TASK OBJECTIVE
Render the lines of text in the material below as a numbered list, omitting any blank lines and leaving out the pictures.

INPUT FOR THIS TASK
## Start

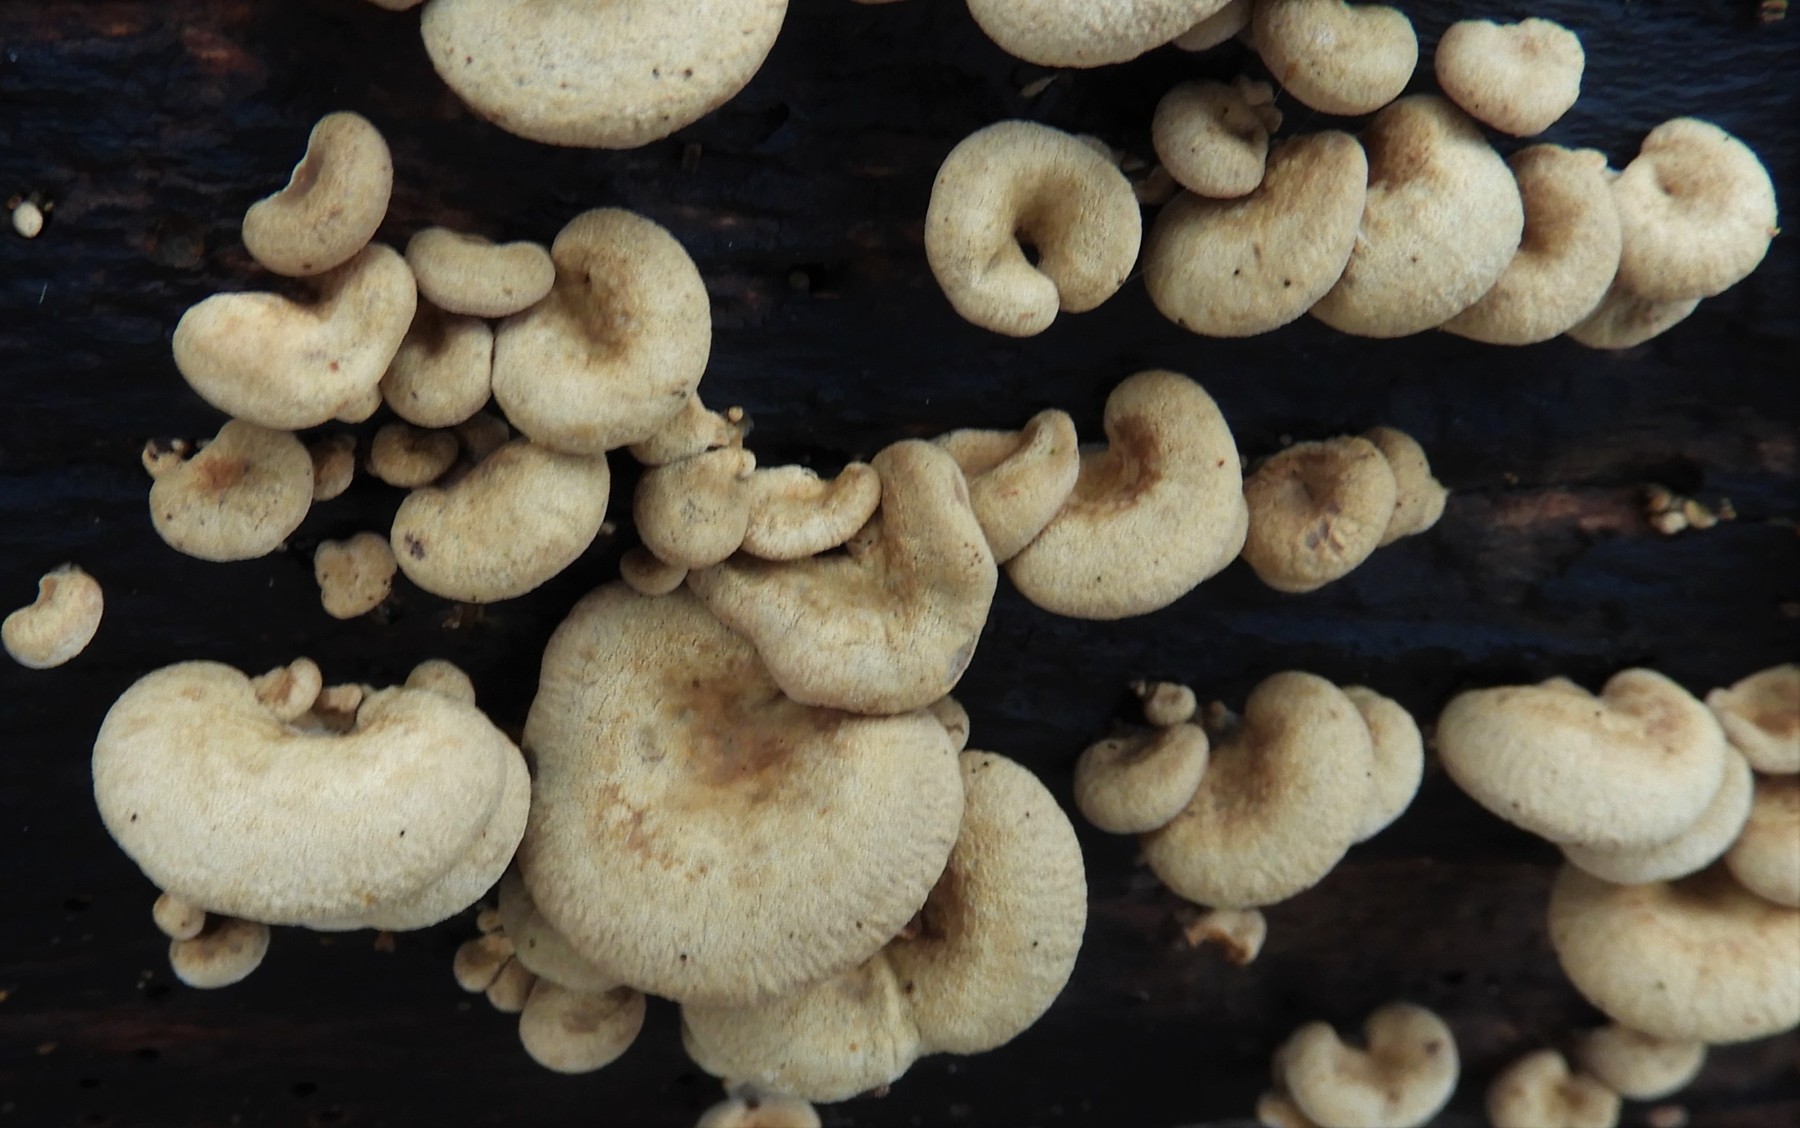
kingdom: Fungi
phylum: Basidiomycota
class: Agaricomycetes
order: Agaricales
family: Mycenaceae
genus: Panellus
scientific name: Panellus stipticus
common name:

## End

WORKED SOLUTION
1. kingdom: Fungi
2. phylum: Basidiomycota
3. class: Agaricomycetes
4. order: Agaricales
5. family: Mycenaceae
6. genus: Panellus
7. scientific name: Panellus stipticus
8. common name:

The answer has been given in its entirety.